Beyoncé—and Formation—are functioning on all levels.
At one point, Beyoncé walked off stage and disappeared—only there she was right there on the giant screen, wearing the same gold bejeweled panties, her legs spread wide. She sat on a black box. Then, suddenly, the box opened up, the screen slid apart, and there was Beyoncé, sitting underneath her own vagina as the nasty bass line of “Partition” made everyone’s nether regions quiver involuntarily.
“She’s everything,” a woman near me screamed.
She’s not wrong. Beyoncé is everything, but she’s also exactly only everything that Beyoncé wants us to see. All two hours of Formation are perfectly constructed and edited. There are the visuals: snippets of the visual album Lemonade, the home videos of her, Jay Z, and their daughter Blue Ivy, as well as a live video feed that, during songs like “Drunk In Love,” display altered, transportive images in real time.
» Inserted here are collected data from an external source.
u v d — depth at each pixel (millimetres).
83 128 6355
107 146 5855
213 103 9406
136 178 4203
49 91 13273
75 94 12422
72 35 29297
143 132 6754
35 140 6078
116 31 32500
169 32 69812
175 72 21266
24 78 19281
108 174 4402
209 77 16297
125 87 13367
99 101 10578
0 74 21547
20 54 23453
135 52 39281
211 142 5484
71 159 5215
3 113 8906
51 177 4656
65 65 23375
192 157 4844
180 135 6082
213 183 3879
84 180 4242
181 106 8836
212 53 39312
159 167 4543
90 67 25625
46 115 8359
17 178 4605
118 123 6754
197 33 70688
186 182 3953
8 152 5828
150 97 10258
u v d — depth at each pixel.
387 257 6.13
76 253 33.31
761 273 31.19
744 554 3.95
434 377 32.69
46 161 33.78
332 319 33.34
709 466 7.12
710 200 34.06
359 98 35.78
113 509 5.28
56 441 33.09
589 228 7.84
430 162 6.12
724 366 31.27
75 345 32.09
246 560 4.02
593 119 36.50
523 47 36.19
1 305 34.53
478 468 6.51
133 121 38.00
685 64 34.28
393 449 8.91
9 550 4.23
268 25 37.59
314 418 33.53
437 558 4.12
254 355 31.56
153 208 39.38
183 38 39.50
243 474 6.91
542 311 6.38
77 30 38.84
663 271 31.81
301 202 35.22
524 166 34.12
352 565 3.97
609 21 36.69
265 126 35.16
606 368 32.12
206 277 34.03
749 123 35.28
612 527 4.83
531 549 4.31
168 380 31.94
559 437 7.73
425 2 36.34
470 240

Musically, it’s the same meticulous editing. Songs are re-mixed and pre-mixed with others (“Rocket” with “Untitled,”“End of Time” with “Grown Woman”). While Beyoncé performed a few songs in their entirety (mostly from Lemonade), she sang only a verse or so from the majority of the thirty-plus songs in her set—still more than enough to satisfy and remind us all of the breadth of her body of work.
“Many of you met me 19 years ago with Destiny’s Child,” she said in one of several moments of sincere and joyful gratitude. “Thank you for allowing me to grow and evolve.”
How she is able to give us seemingly everything? Her source of inspiration and power—herself, her life as a black woman, a wife, a mother, an artist—is, apparently, endless.
The end of the show found Beyoncé alone on stage—glittering, glistening, barefoot—thanking us. She didn't walk off the stage; she was absorbed by bright lights and vanished through a hole in the floor.
Our society’s understanding of what it means to be a woman—what our bodies should look like, what parts should or should not define us—is changing and growing for the better. Beyoncé, flawless and with blonde hair, isn’t necessarily at the forefront of that. But she is, undoubtedly, the most powerful cultural force celebrating women. She tells our stories, explores our emotions, embraces our complexities—our glorious, glowing holes.